In actual fact, the problem countries have so far failed to limit their refinancing costs to a manageable level, despite extensive structural reforms and a policy of spending cuts that are unusually severe by international standards. The events of the last few months point to one conclusion: that the German government’s diagnosis and therapy have been too one-dimensional in conception from the beginning. The crisis has not come about just because individual countries have behaved badly, but is due in large measure to systemic problems. These cannot be solved by greater efforts at the national level; they require a systemic answer.

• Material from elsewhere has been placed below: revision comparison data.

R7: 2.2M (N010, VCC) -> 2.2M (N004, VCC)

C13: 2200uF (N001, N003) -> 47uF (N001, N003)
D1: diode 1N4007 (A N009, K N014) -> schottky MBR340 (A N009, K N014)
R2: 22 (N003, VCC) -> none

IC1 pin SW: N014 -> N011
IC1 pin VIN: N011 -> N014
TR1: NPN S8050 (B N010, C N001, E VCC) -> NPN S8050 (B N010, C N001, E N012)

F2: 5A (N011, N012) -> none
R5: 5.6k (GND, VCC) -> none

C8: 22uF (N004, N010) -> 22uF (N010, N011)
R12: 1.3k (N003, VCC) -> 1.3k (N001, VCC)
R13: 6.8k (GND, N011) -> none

The current instability of the financial markets is driven by the risk that an individual country might become insolvent, and that risk can only be eliminated, or at least limited, by collective guarantees for government bonds issued within the eurozone. There are concerns that this could create disincentives, and these should be taken very seriously. The only way to allay these concerns is to ensure that collective guarantees are combined with strict collective control over national budgets. This means, however, that the degree of fiscal control necessary to underpin collective guarantees is no longer achievable within the context of national sovereignty via contractually agreed rules.

The Alternative Options

There are only two coherent strategies for dealing with the current crisis: a return to national currencies across the EU, which would expose each individual country to the unpredictable fluctuations of highly speculative foreign exchange markets, or the institutional underpinning of a collective fiscal, economic and social policy within the eurozone, with the further aim of restoring to policy-makers their lost capacity for action in the face of market imperatives at a transnational level. And looking beyond the current crisis, the promise of a “social Europe” also depends upon this. Only a politically united core Europe offers any hope of reversing the process – already far advanced – of transforming a citizens’ democracy built on the idea of the social state into a sham democracy governed by market principles. For this reason alone – because it leads on to this broader perspective – the second option deserves preference over the first.

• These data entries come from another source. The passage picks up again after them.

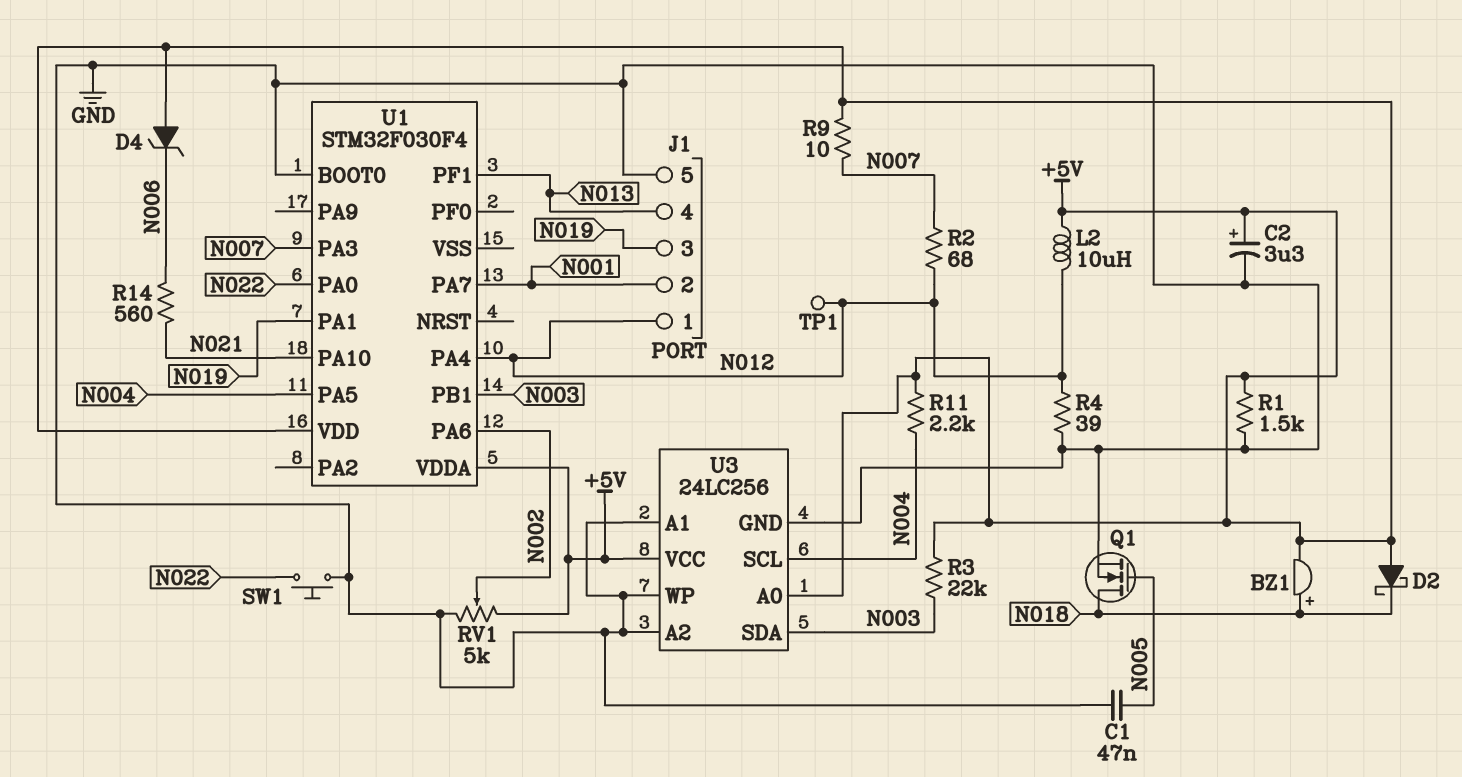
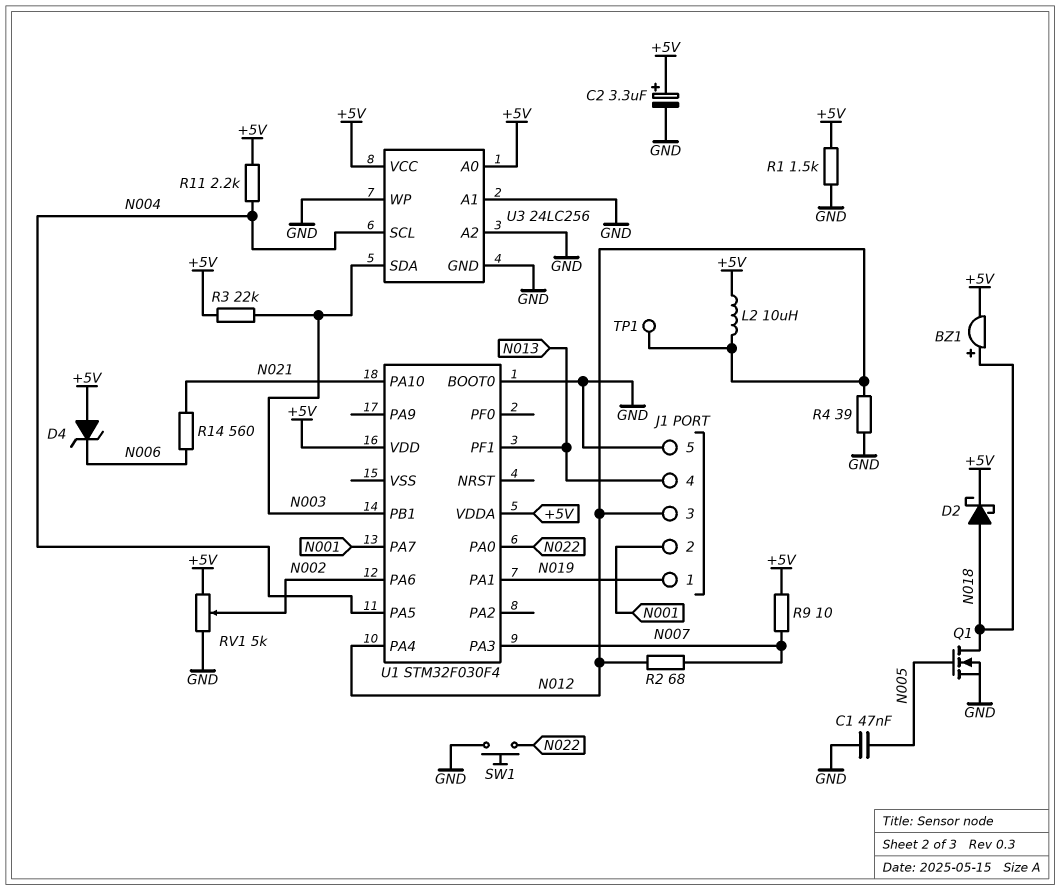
D2: schottky (A +5V, K N018) -> schottky (A N018, K +5V)
J1 pin 1: N012 -> N019
J1 pin 3: N019 -> N012

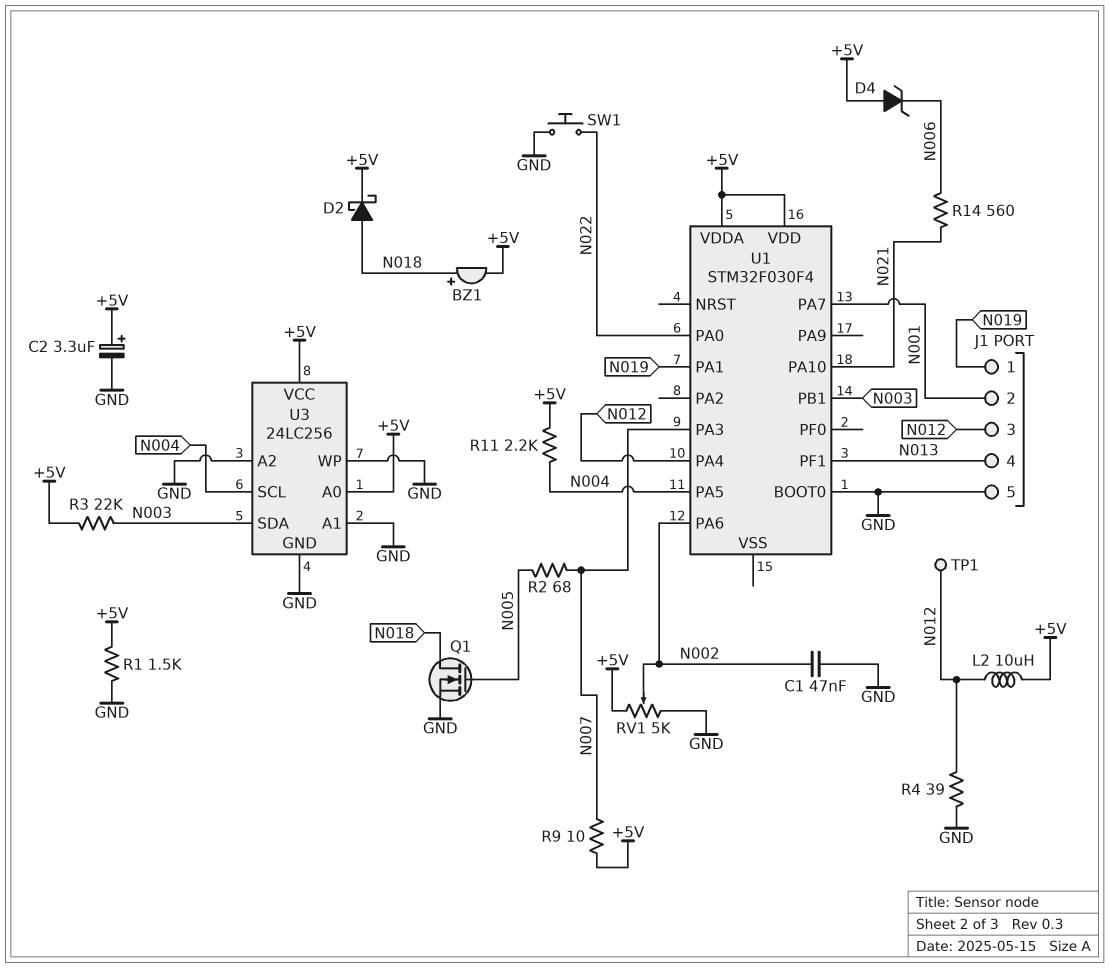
C1: 47nF (GND, N005) -> 47nF (GND, N002)
R2: 68 (N007, N012) -> 68 (N005, N007)

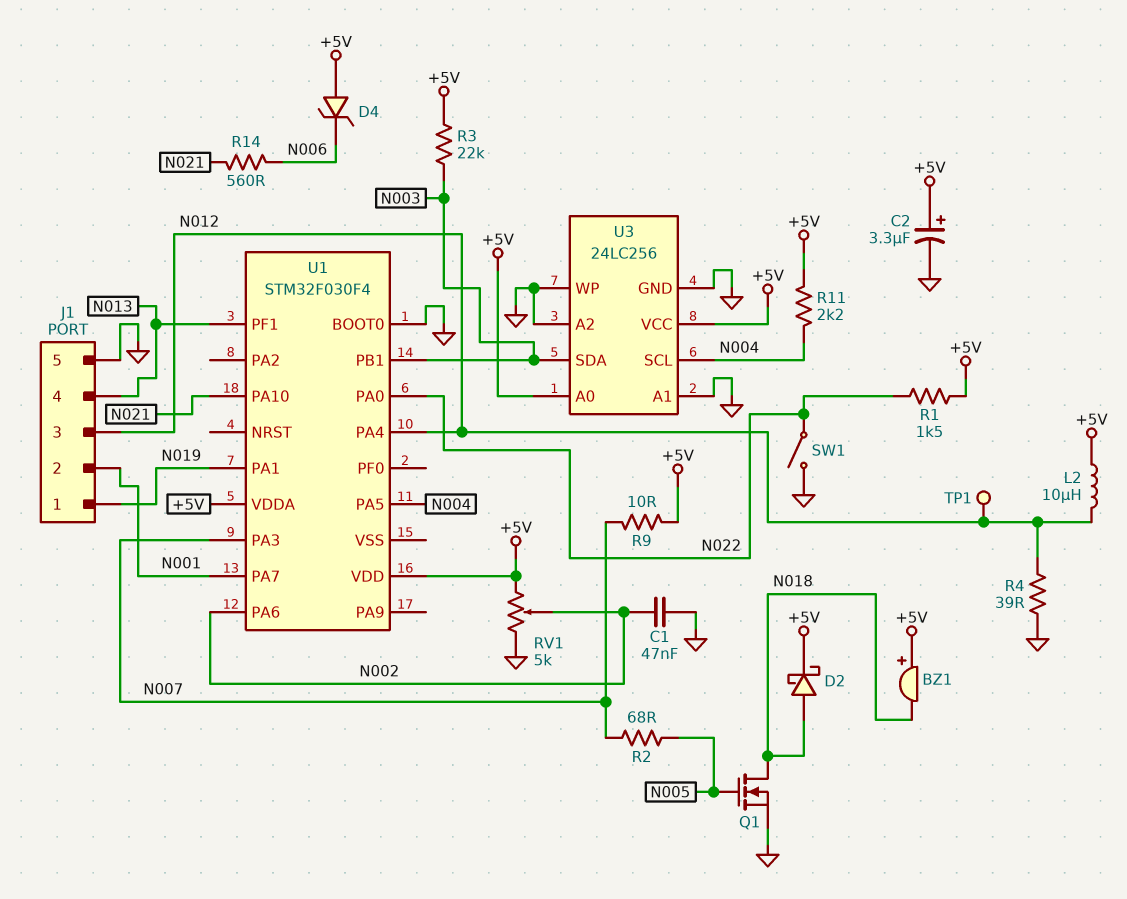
BZ1: buzzer (plus N018, minus +5V) -> buzzer (plus +5V, minus N018)
R1: 1.5k (+5V, GND) -> 1.5k (+5V, N022)
SW1: button (GND, N022) -> switch (GND, N022)

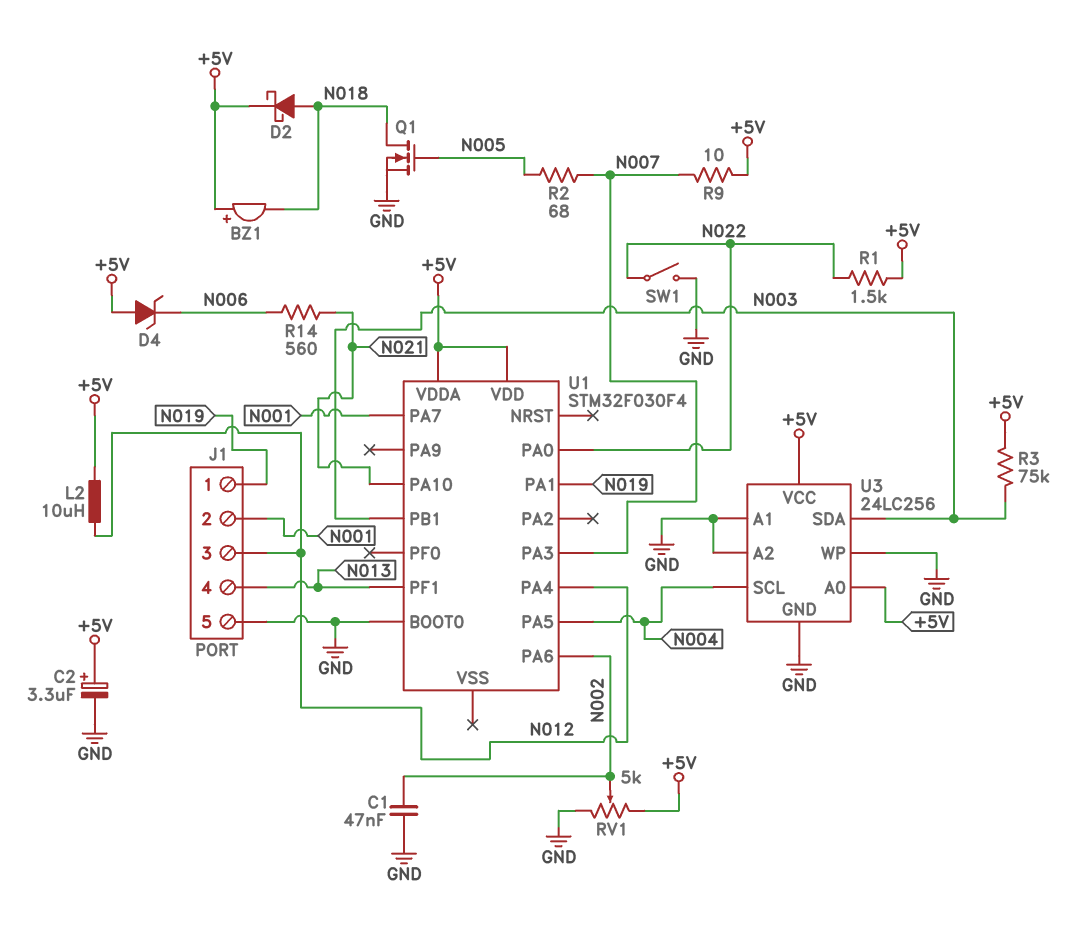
R3: 22k (+5V, N003) -> 75k (+5V, N003)
R4: 39 (GND, N012) -> none
R11: 2.2k (+5V, N004) -> none
TP1: test point (N012) -> none

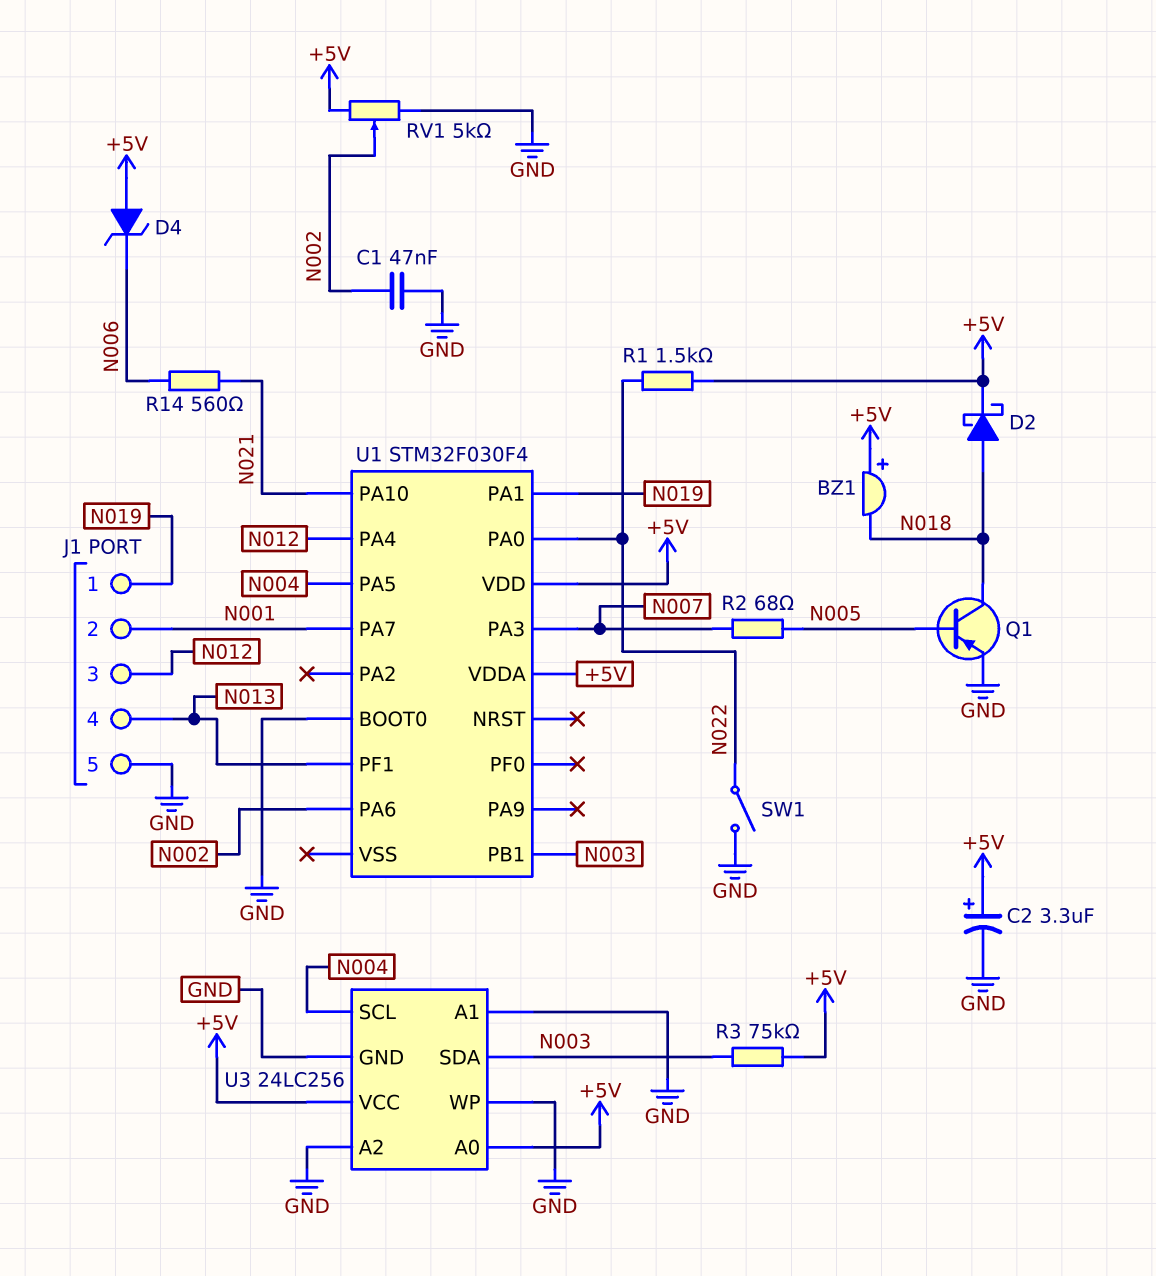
L2: 10uH (+5V, N012) -> none
Q1: NMOS (G N005, D N018, S GND) -> PNP (B N005, C N018, E GND)
R9: 10 (+5V, N007) -> none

If we wish to avoid both a return to monetary nationalism and a permanent euro crisis, then we need to do now what we failed to do at the time of the euro’s launch: we need to begin the process of moving towards political union, beginning with the core Europe of the 17 EMU member countries.

We believe that we should be entirely open about this process. It is simply not possible to retain the common currency without also espousing the idea of collective responsibility and redressing the institutional deficit in the eurozone. The proposal by the Council of Economic Experts to set up a collective debt redemption fund has been rejected by the German government, but its appeal lies precisely in the fact that it puts an end to the illusion of continuing national sovereignty by openly establishing the principle of collective responsibility. It would, however, make more sense to mutualise eurozone debt within the Maastricht criteria – so up to the 60 per cent threshold, rather than above that level.

As long as European governments fail to state clearly what they are really doing, they will continue to undermine the already weak democratic foundations of the European Union. The battle cry of the American War of Independence – “No taxation without representation” – has a new and unexpected resonance today: once we create scope in the eurozone for policies that result in redistributive effects across national boundaries, European legislators who represent the people (directly through the European Parliament and indirectly through the Council) must be able to decide and vote on these policies. Otherwise we would be violating the principle that the legislator who decides how public money is to be spent is one and the same as the democratically elected legislator who raises taxes to fund this spending.